This is the only one that I still don't see how you can know/estimate unless you already know the relationship between CNS and NDL time limits.
Again, there isn't a relationship between them other than time being a component used to derive the limit. That is the only way in which they are related. Quit trying to tie them together. You can far exceed your NDL without coming close to your CNS clock. Let's say you were to do a deco dive to 12m. On air your PO2 is .46. That's not even on a tracking table. In the example I posted prior, you can exceed your CNS while not exceeding your NDL (although as shown, it's not really feasible, and you wouldn't be running that type of profile in a recreational dive). Beyond the scope of a recreational dive, either one can exceed the other, ideally, you never exceed your CNS clock. At that point you are not only concerned about pulmonary oxygen toxicity, the percentage we've been talking about, but you also have to consider daily OTU's for repetitive diving. Again not recreational.
It's when you are trying to tie them together that you are confusing yourself. View them as completely independent limiting factors. You cannot derive a relationship between the two.

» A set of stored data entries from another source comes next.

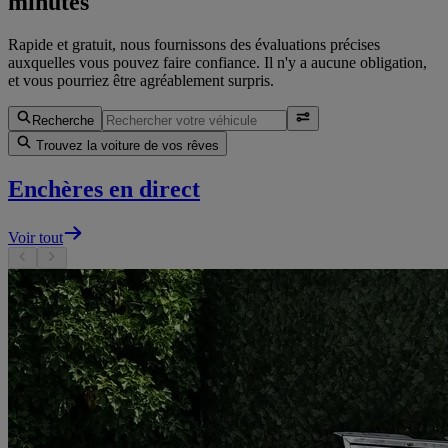
minutes
Rapide et gratuit, nous fournissons des évaluations précises
auxquelles vous pouvez faire confiance. Il n'y a aucune obligation,
et vous pourriez être agréablement surpris.
Recherche
Trouvez la voiture de vos rêves
Enchères en direct
Voir tout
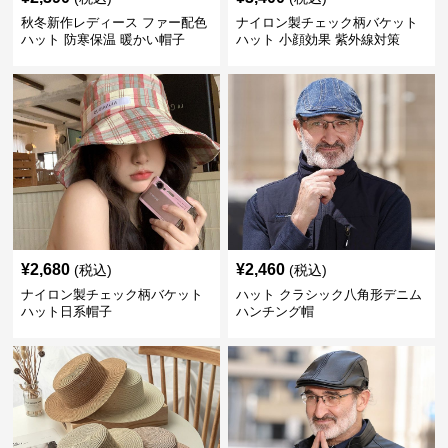
秋冬新作レディース ファー配色
ナイロン製チェック柄バケット
ハット 防寒保温 暖かい帽子
ハット 小顔効果 紫外線対策
¥
2,680
¥
2,460
(税込)
(税込)
ナイロン製チェック柄バケット
ハット クラシック八角形デニム
ハット日系帽子
ハンチング帽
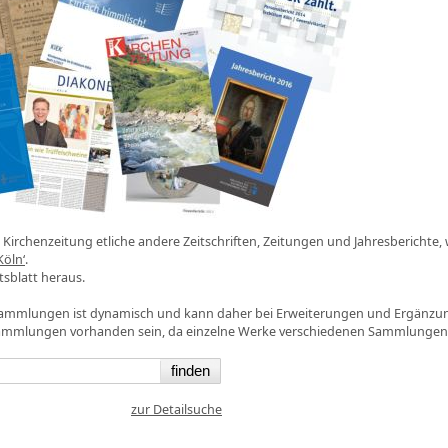
irchenzeitung etliche andere Zeitschriften, Zeitungen und Jahresberichte, 
Köln‘
.
sblatt heraus.
 Sammlungen ist dynamisch und kann daher bei Erweiterungen und Ergänzu
ammlungen vorhanden sein, da einzelne Werke verschiedenen Sammlunge
zur Detailsuche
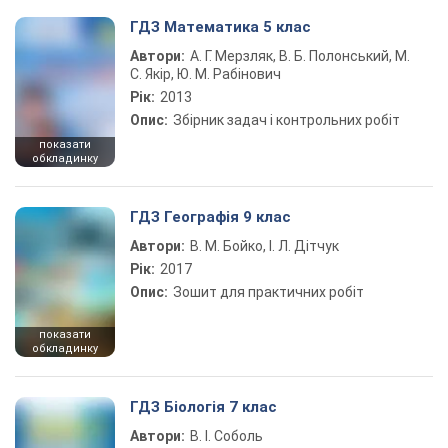
ГДЗ Математика 5 клас
Автори:
А. Г. Мерзляк, В. Б. Полонський, М.
С. Якір, Ю. М. Рабінович
Рік:
2013
Опис:
Збірник задач і контрольних робіт
показати
обкладинку
ГДЗ Географія 9 клас
Автори:
В. М. Бойко, І. Л. Дітчук
Рік:
2017
Опис:
Зошит для практичних робіт
показати
обкладинку
ГДЗ Біологія 7 клас
Автори:
В. І. Соболь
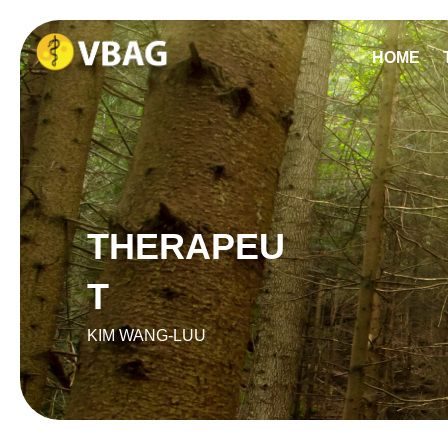
HOME
THERAPEU
T
KIM WANG-LUU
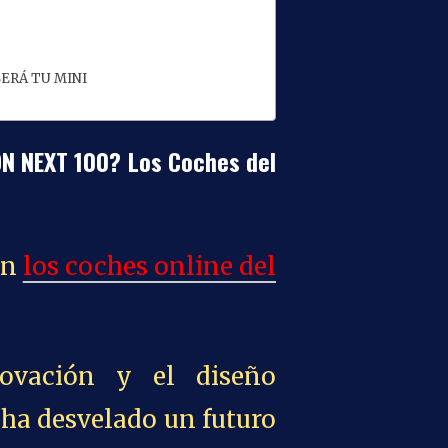
 SERÁ TU MINI
ION NEXT 100? Los Coches del
án
los coches online del
ovación y el diseño
ha desvelado un futuro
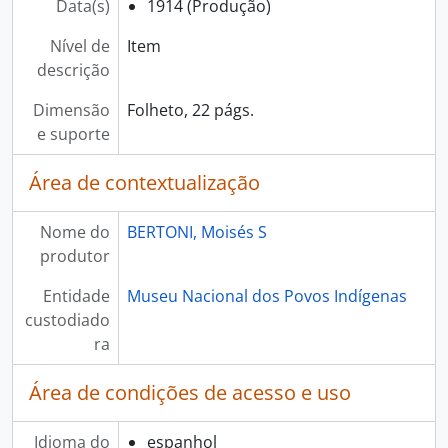
Data(s)
1914 (Produção)
Nível de
Item
descrição
Dimensão
Folheto, 22 págs.
e suporte
Área de contextualização
Nome do
BERTONI, Moisés S
produtor
Entidade
Museu Nacional dos Povos Indígenas
custodiado
ra
Área de condições de acesso e uso
Idioma do
espanhol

Like freewillow said, CNS toxicity is purely a function of the partial pressure of oxygen and time. This is why you can exceed your CNS limit in 45 minutes if you are breathing oxygen at 1.6 PO2. However, if your PO2 is 1.4, your time becomes 150 minutes. Your FO2 (fraction of inspired oxygen) and your depth are what derive PO2. It doesn't matter if you exceed your CNS by breathing 100% O2 at 6m, or some other FO2 at whatever depth that makes the gas have a PO2 of 1.6, your maximum exposure is still 45 minutes. Your NDL for that depth is irrelevant. Remember that it is a dose. Imagine that it is an oxygen pill. You can either take one large pill, or 4 small pills, but either way you're taking 100% of the dose. That's your CNS clock.
NDL is a function of depth, time, and inert gas loading. It's the inert gas loading that defines your decompression obligation. It is completely irrelevant when determining your dose of oxygen, you just want to make sure that your dose is less than 100%.
Your questions most definitely have real ramifications, however the conditions during which they would present themselves are far beyond recreational diving. And realistically at that point, there's a good component of voodoo involved as well. Daily limits are designed so that you can take a chamber ride, repetitive limits get lower and lower, yet people still exceed these on big dives, some divers easily take a PO2 of 2.0 without toxing. In the end, there is still a lot of unknown about oxygen's effects on the body, and current standards are really just best guesses based on empirical research, however there are always outliers that break the table.
In the end it keeps coming back to what was said earlier, at the recreational level, you are not doing anything that would bring you any risk from oxygen-related issues beyond exceeding your MOD, which you can do regardless of mixture. Hell, the MOD of air is 66m/218ft.